Denis Coffey

Personal information
- Native name: Donncha Ó Cofaigh (Irish)
- Born: 1983 (age 42–43) Sliabh gCua, County Waterford, Ireland
- Height: 5 ft 8 in (173 cm)

Sport
- Sport: Hurling
- Position: Right corner-back

Club
- Years: Club
- Sliabh gCua–St Mary's

Club titles
- Football / Hurling
- Waterford titles: 0 / 0

Inter-county*
- Years: County / Apps (scores)
- 2001-present: Waterford / 6 (0-1)

Inter-county titles
- Munster titles: 0
- All-Irelands: 0
- NHL: 0
- All Stars: 0
- *Inter County team apps and scores correct as of 19:10, 3 November 2012.

= Denis Coffey (hurler) =

Irish hurler

Denis Coffey (born 1983) is an Irish hurler who played as a right corner-back for the Waterford senior team.

Coffey joined the team during the 2004 National League and was a semi-regular member of the team until after the 2008. During that time he won Munster medals and one National League medal as a non-playing substitute.

At club level Coffey is a dual player with the Sliabh gCua–St Mary's club.

==Playing career==

===Club===

Coffey plays his club hurling with the St Mary's club while he also plays Gaelic football with the Sliabh gCua club.
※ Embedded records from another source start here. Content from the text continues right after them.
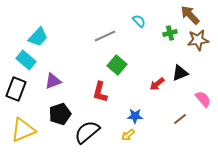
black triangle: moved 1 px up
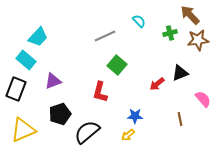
brown line: rotated 64 degrees counterclockwise
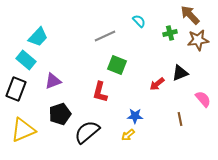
green square: rotated 18 degrees counterclockwise
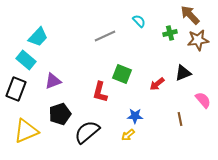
green square: moved 5 px right, 9 px down
black triangle: moved 3 px right
pink semicircle: moved 1 px down
yellow triangle: moved 3 px right, 1 px down
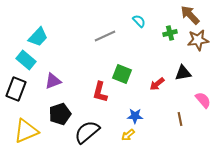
black triangle: rotated 12 degrees clockwise
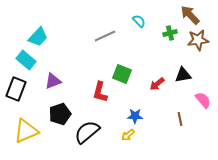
black triangle: moved 2 px down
In 2011 he won a junior football championship medal with Sliabh gCua.

===Inter-county===

Coffey first came to prominence on the inter-county scene as a member of the Waterford minor hurling team in 2001. He enjoyed little success in this grade.

Coffey made his senior debut for Waterford in a National League game against Laois in 2004. He played a number of games during that campaign; however, he played no part in Waterford's successful Munster campaign later that season.

In 2007 he won a National League medal as a non-playing substitute when Waterford defeated Kilkenny by 0-20 to 0-18 in the final.

The following year Coffey was an unused substitute as Waterford faced a heavy 3-30 to 1-13 defeat by Kilkenny in the All-Ireland final.